Mum was always knitting, mending or rug making and Dad mended our shoes. I still make things last until they are threadbare and hate throwing good away.
Sometimes tanks would go through the hamlet where we lived with lots of soldiers on them.
I had scarlet fever during the war and was isolated in my bedroom. The Americans sent chocolate powder over for all us children and my teacher brought my share to me, but I could only talk to her through the bedroom window.
One of the local farmers used to shoot rabbits and often gave us one for Mum to cook.
When the German planes went over we could tell it was them because they made a different noise to ours. One day I heard a lot of loud bangs, Dad said they were our guns on the coast.
Sweets were rationed and we had 4oz a week, for a while we only had 2oz a week. My dentist says that is probably why I still have good teeth.
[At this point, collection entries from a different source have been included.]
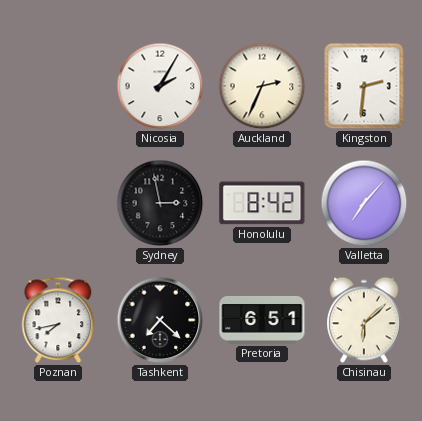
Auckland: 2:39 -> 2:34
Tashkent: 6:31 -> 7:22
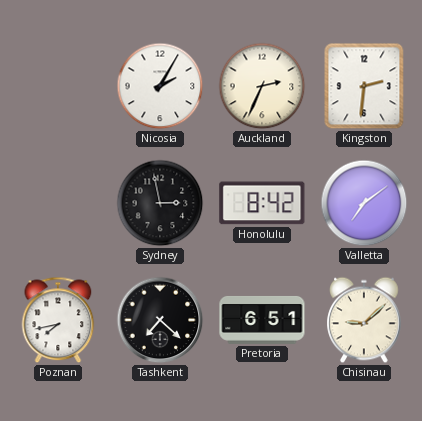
Valletta: 7:07 -> 7:09
Chisinau: 6:08 -> 9:08
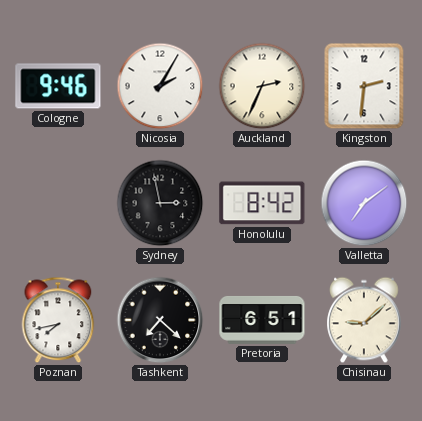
Cologne: none -> 9:46
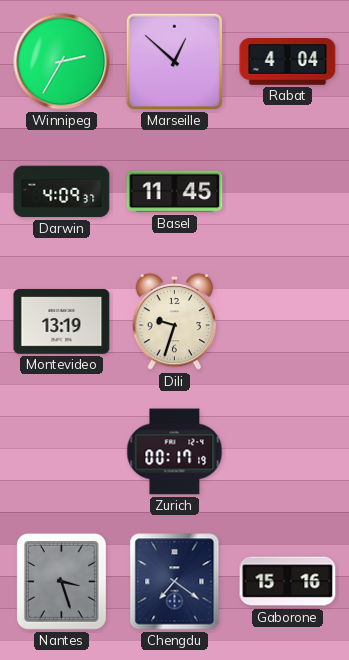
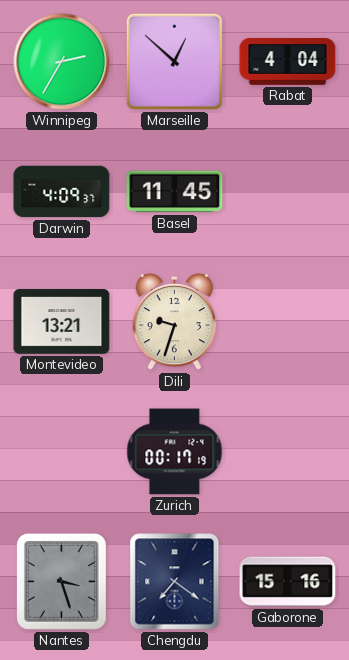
Montevideo: 13:19 -> 13:21
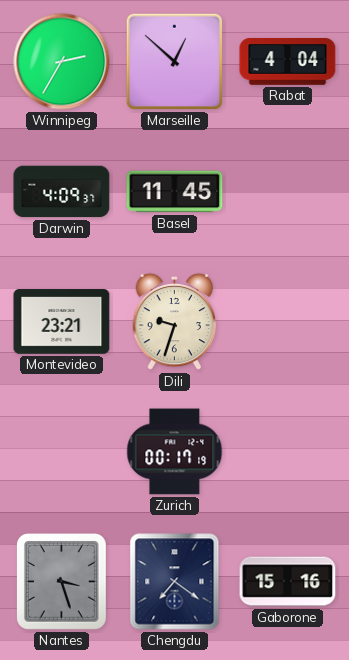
Montevideo: 13:21 -> 23:21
My sister and I used to walk the three miles to the cinema in the large village on a Saturday morning; we saw films like Old Mother Riley and some cowboy films. We would call in at the bake house on the way back and watch the baker cooking buns and then he would sometimes give us one or we would buy one for a penny, other times we bought 3 farthings worth of chips.
In 1941 there was heavy snow, we were snowed in for weeks, the grocery man couldn’t get through, luckily Mum kept a good supply of tinned food in, eventually Dad and the other men dug a way through the drifts and met the grocery man so we had our groceries after all.
My Grandad came to live with us after Granny died in 1943/4. He was allowed so many cigarettes a week and I used to go to the Outdoor (off licence) to get them. They were woodbines.
After the war ended in 1945 we had a big VE day party in the barn at the Outdoor.
In the early 1950’s I began nurse training, food was still rationed and we were given our butter and sugar ration each week. This was when I stopped taking sugar in tea because if we left our sugar jar lying around someone would take it. I used to take mine home on my day off.